Berlin (dpa/tmn) - Wer 2011 aus beruflichen Gründen umgezogen ist, kann einen höheren Pauschalbetrag für die «sonstigen Umzugskosten» in der Einkommensteuererklärung geltend machen. Darauf weist der Bund der Steuerzahler hin.

Bei einem Umzug gelte für Verheiratete ein Pauschbetrag von 1279 Euro, für Ledige 640 Euro, erklärt der Bund der Steuerzahler in Berlin. Zogen Kinder oder weitere Familienmitglieder mit um, könnten für diese Personen je 282 Euro angesetzt werden. Fand der Umzug nach dem 1. August 2011 statt, gälten noch höhere Pauschalen.

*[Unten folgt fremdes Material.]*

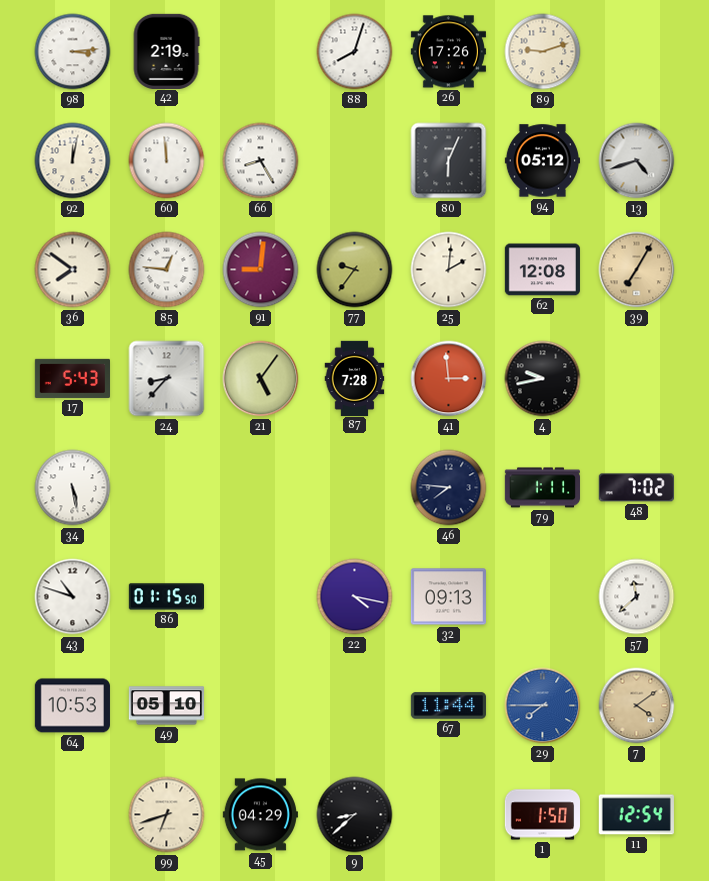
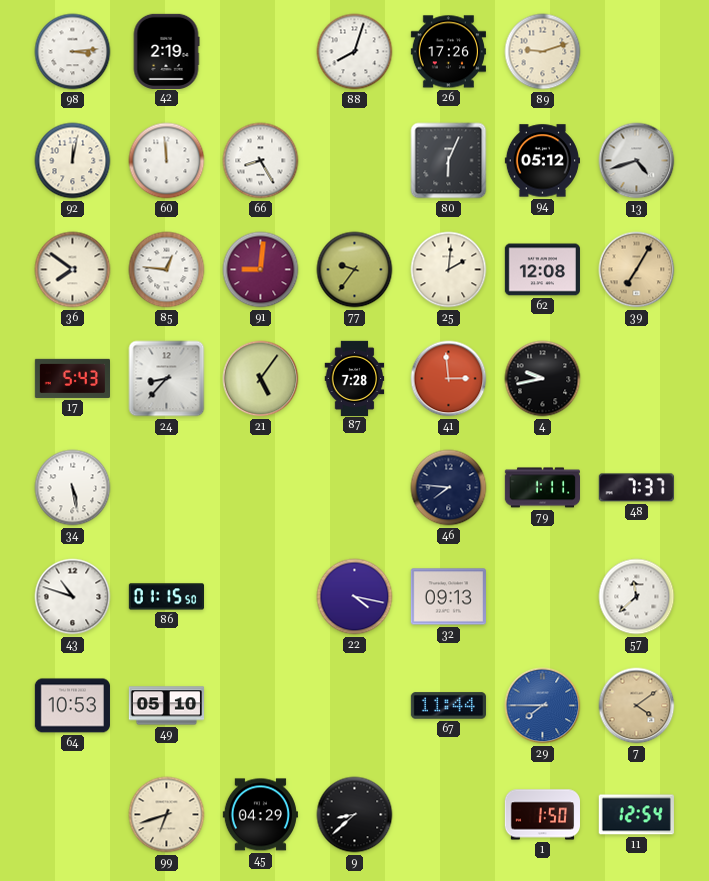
48: 7:02 -> 7:37
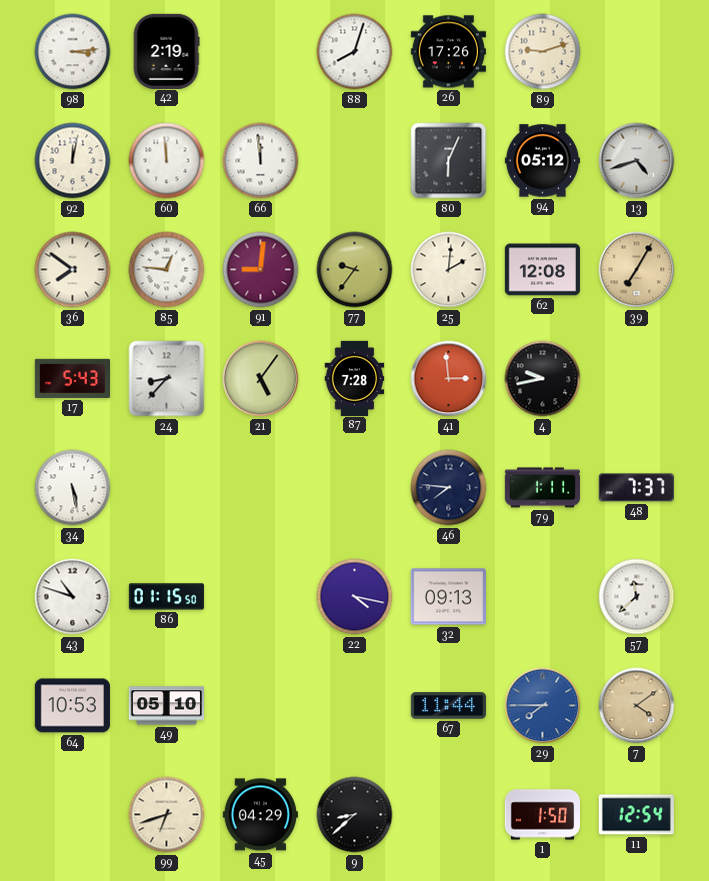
66: 8:25 -> 11:59
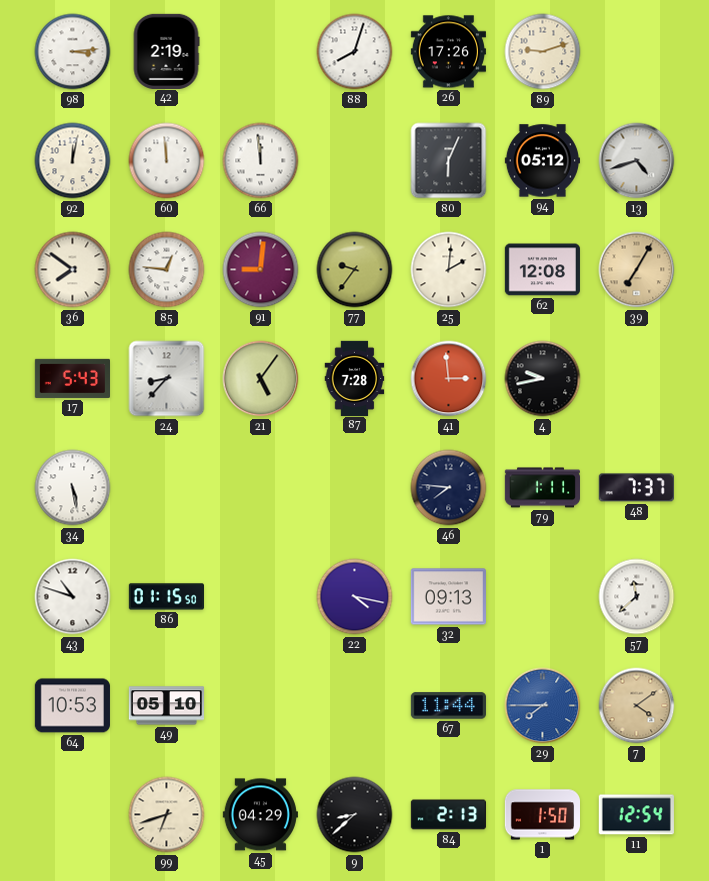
84: none -> 2:13
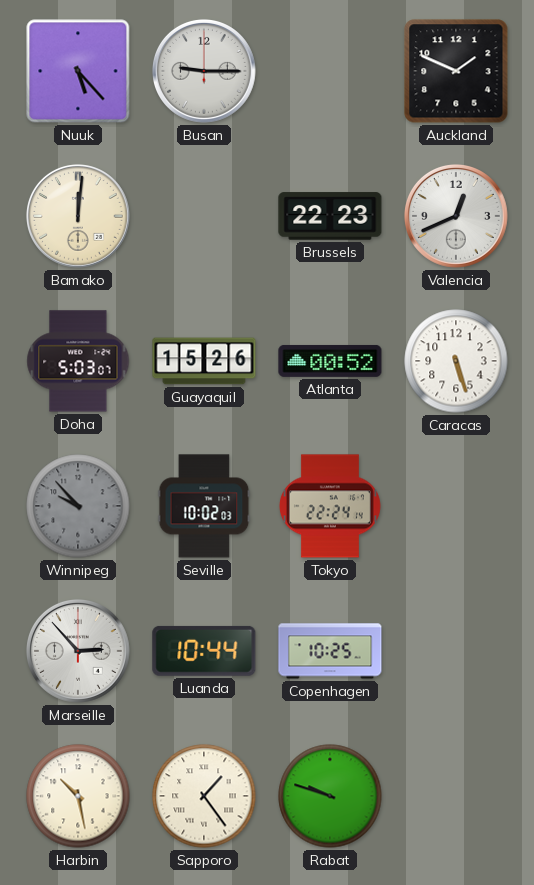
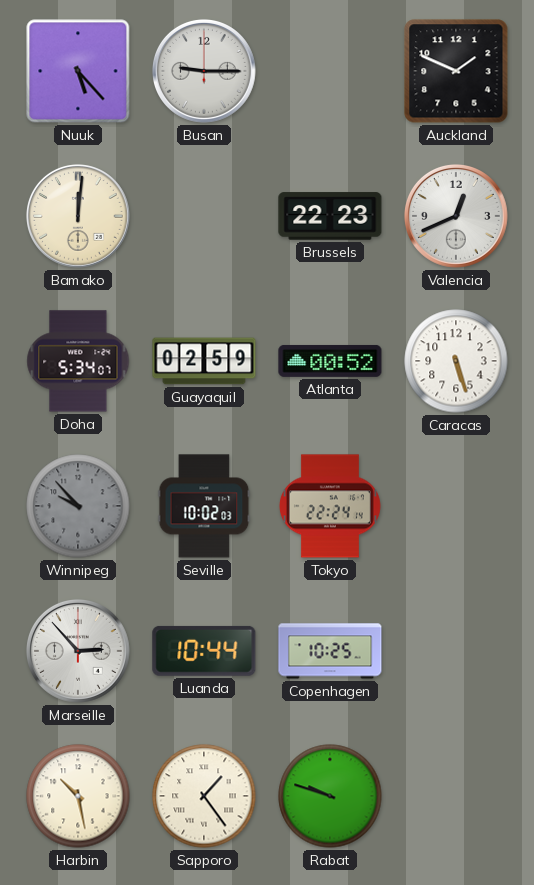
Doha: 5:03 -> 5:34
Guayaquil: 15:26 -> 02:59
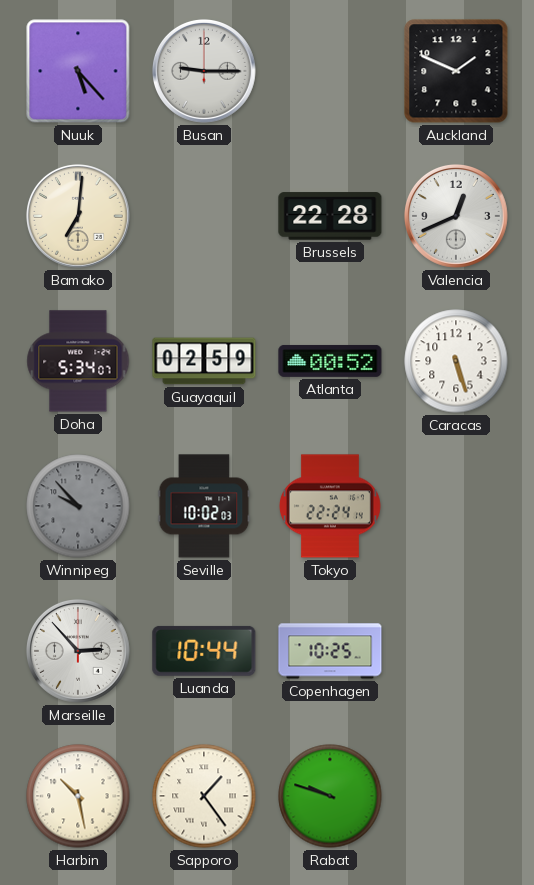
Bamako: 12:01 -> 7:01
Brussels: 22:23 -> 22:28
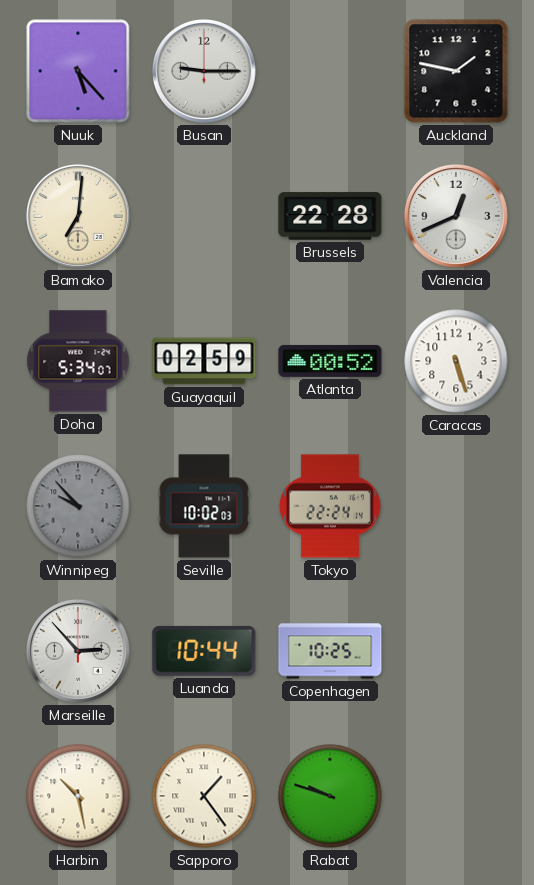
Auckland: 1:49 -> 1:47
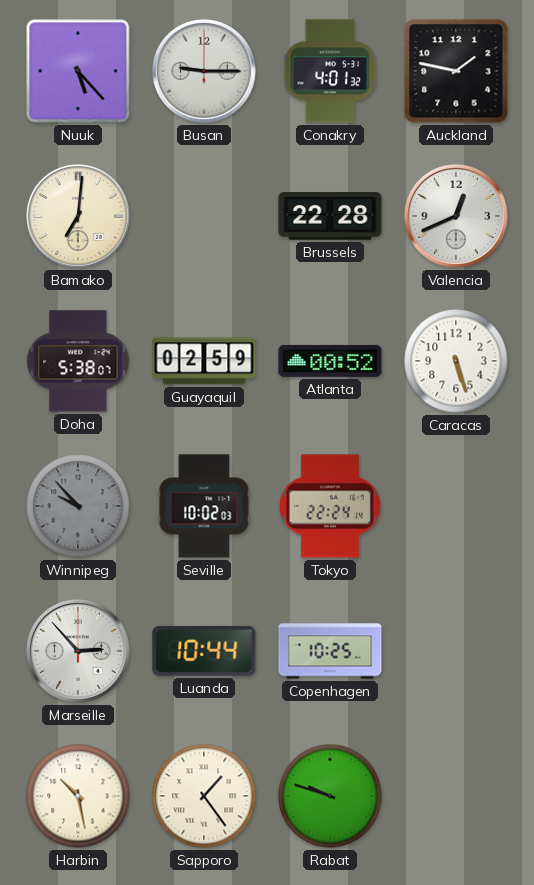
Conakry: none -> 4:01
Doha: 5:34 -> 5:38
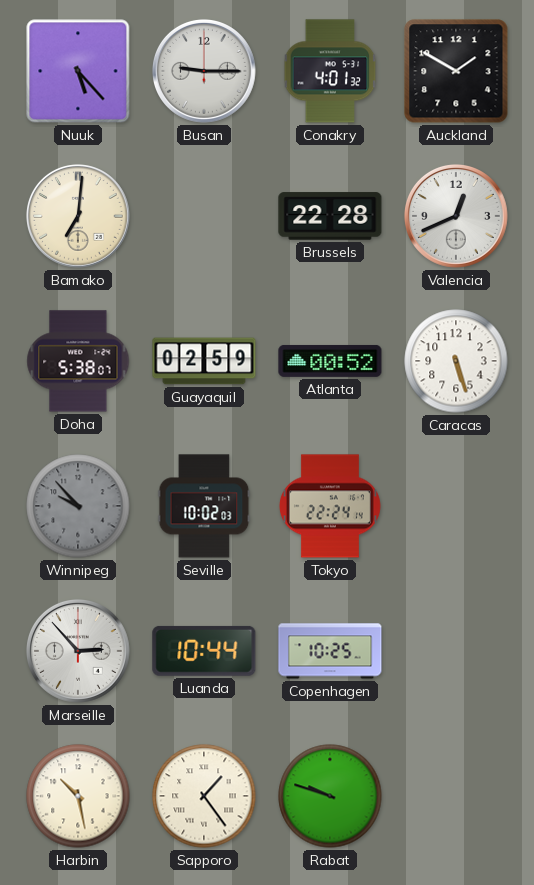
Auckland: 1:47 -> 1:50
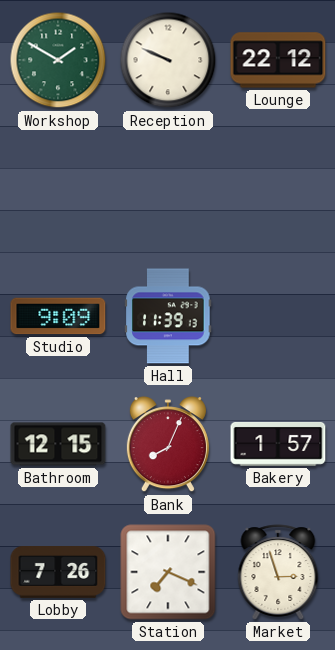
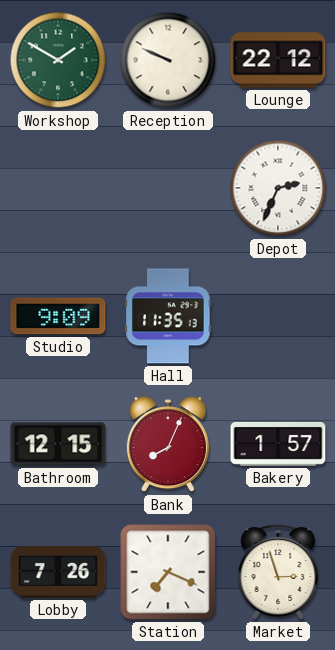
Depot: none -> 2:34
Hall: 11:39 -> 11:35
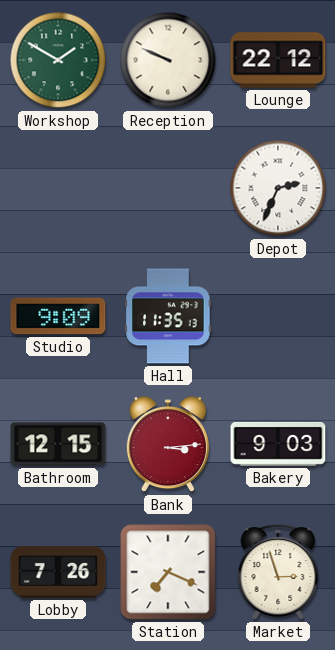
Bank: 8:04 -> 3:14
Bakery: 1:57 -> 9:03
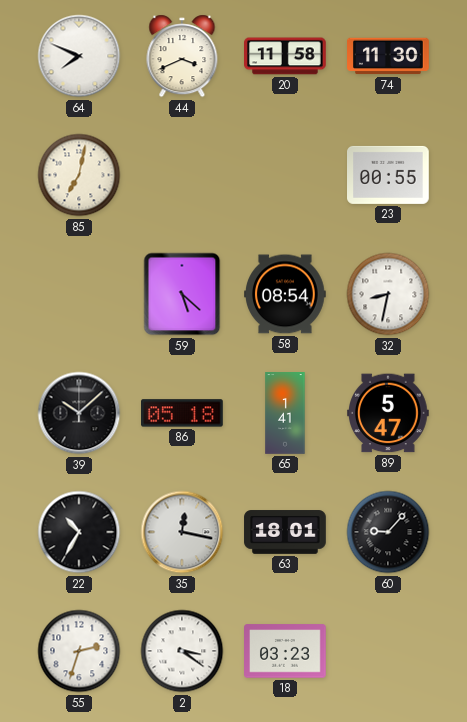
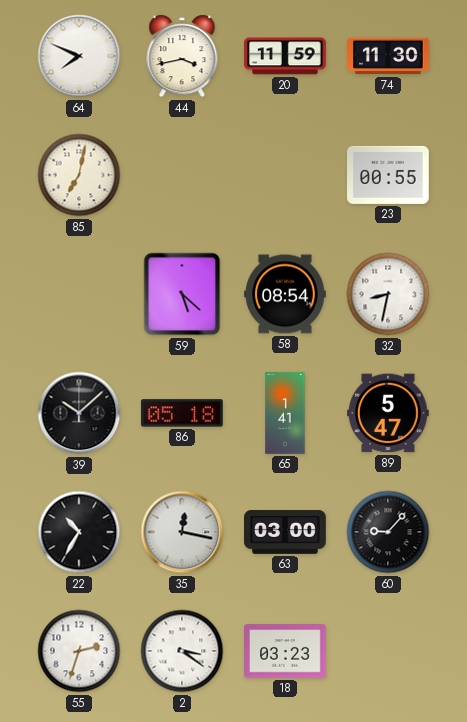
44: 3:41 -> 3:43
20: 11:58 -> 11:59
63: 18:01 -> 03:00
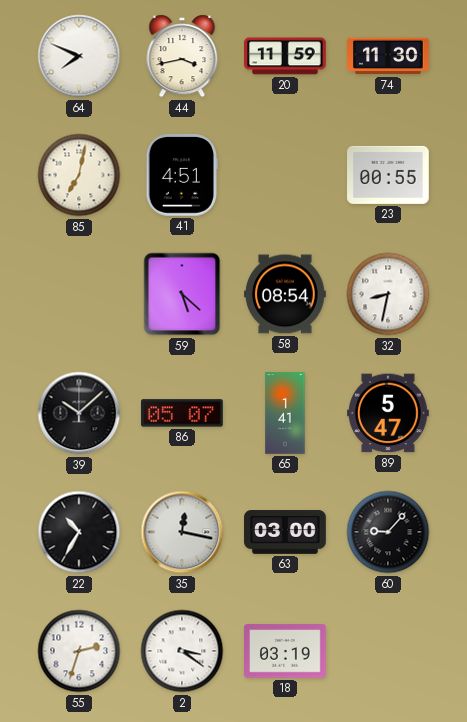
41: none -> 4:51
86: 05:18 -> 05:07
18: 03:23 -> 03:19
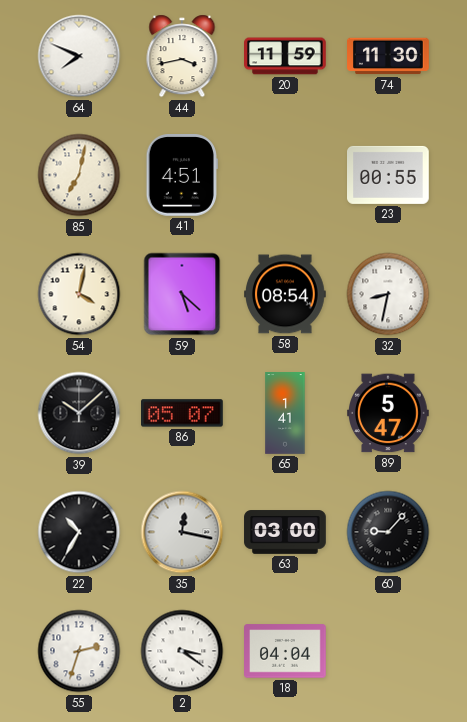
54: none -> 4:02
18: 03:19 -> 04:04
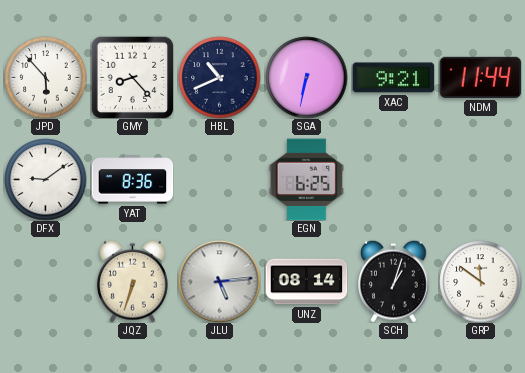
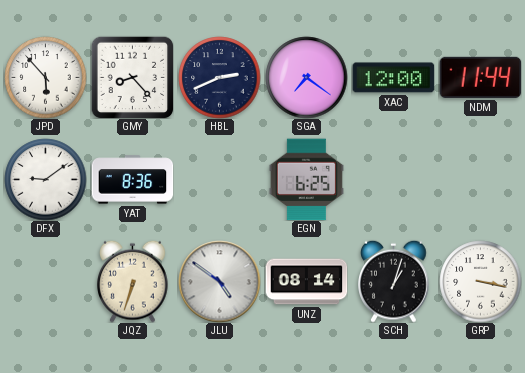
HBL: 10:41 -> 2:41
SGA: 6:32 -> 7:21
XAC: 9:21 -> 12:00
JLU: 5:14 -> 4:51
GRP: 11:51 -> 3:17
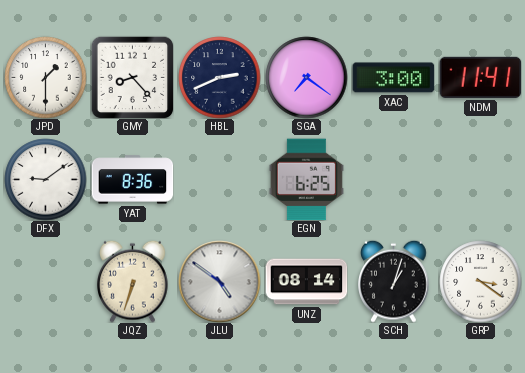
JPD: 5:53 -> 1:30
XAC: 12:00 -> 3:00
NDM: 11:44 -> 11:41
GRP: 3:17 -> 3:21
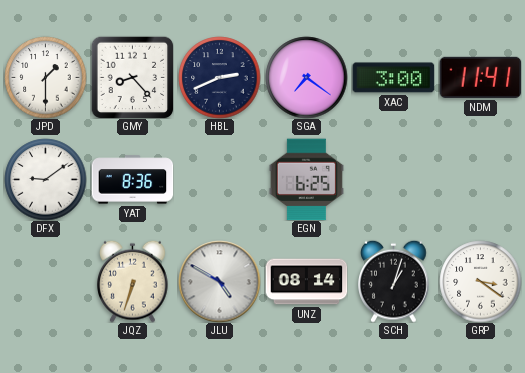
JLU: 4:51 -> 4:50
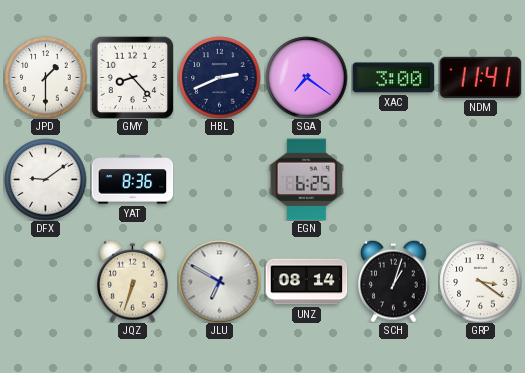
JLU: 4:50 -> 6:50
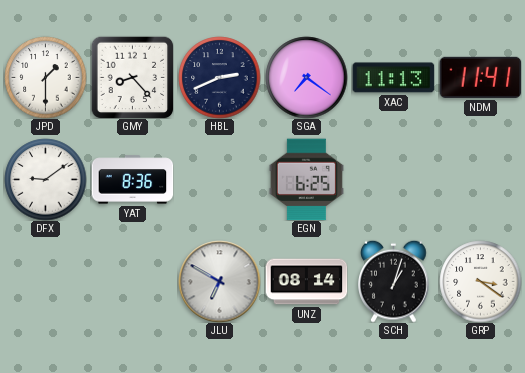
XAC: 3:00 -> 11:13
JQZ: 6:33 -> none
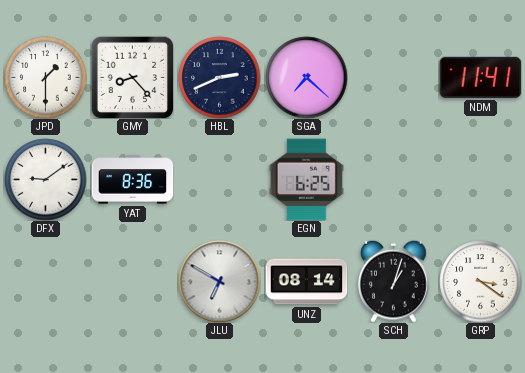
SGA: 7:21 -> 7:22
XAC: 11:13 -> none
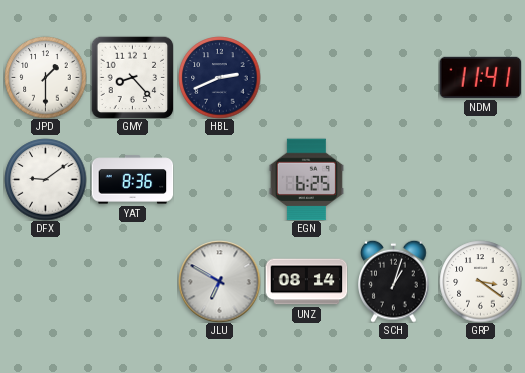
SGA: 7:22 -> none
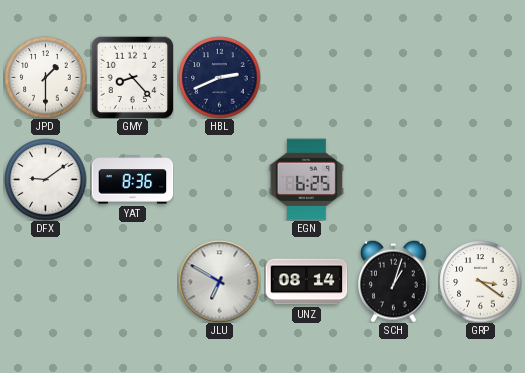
NDM: 11:41 -> none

Statt einer Umzugspauschale könne der Steuerzahler die sonstigen Umzugskosten auch einzeln absetzen. Dafür müsse er allerdings alle Rechnungen aufbewahren und sie beim Finanzamt vorlegen. Weiter könnten auch die Kosten für den Transport der Möbel, die ortsüblichen Aufwendungen für einen Makler, die Kosten für Fahrten zur Wohnungsbesichtigung, Nachhilfeunterricht für Kinder aufgrund des Schulwechsels sowie doppelte Mietzahlungen abgesetzt werden. Gerade letztere sind nach einem Urteil des Bundesfinanzhofs in voller Höhe als Werbungskosten abziehbar, wenn der Umzug beruflich veranlasst ist (Aktenzeichen: VI R 2/11).

Dies sei dann der Fall, wenn sich die Fahrtzeit zwischen Wohnung und Arbeitsstätte um mindestens eine Stunde reduziere. War der Umzug nicht berufsbedingt, können die Arbeitskosten der Umzugsspedition in Höhe von 20 Prozent von maximal 20 000 Euro als haushaltsnahe Dienstleistung steuerlich abgezogen werden. Dafür müsse das Umzugsunternehmen eine ordnungsgemäße Rechnung ausstellen, die nicht bar bezahlt werden solle. Für die steuerliche Absetzbarkeit müsse ein Überweisungsbeleg vorliegen, so der Bund der Steuerzahler.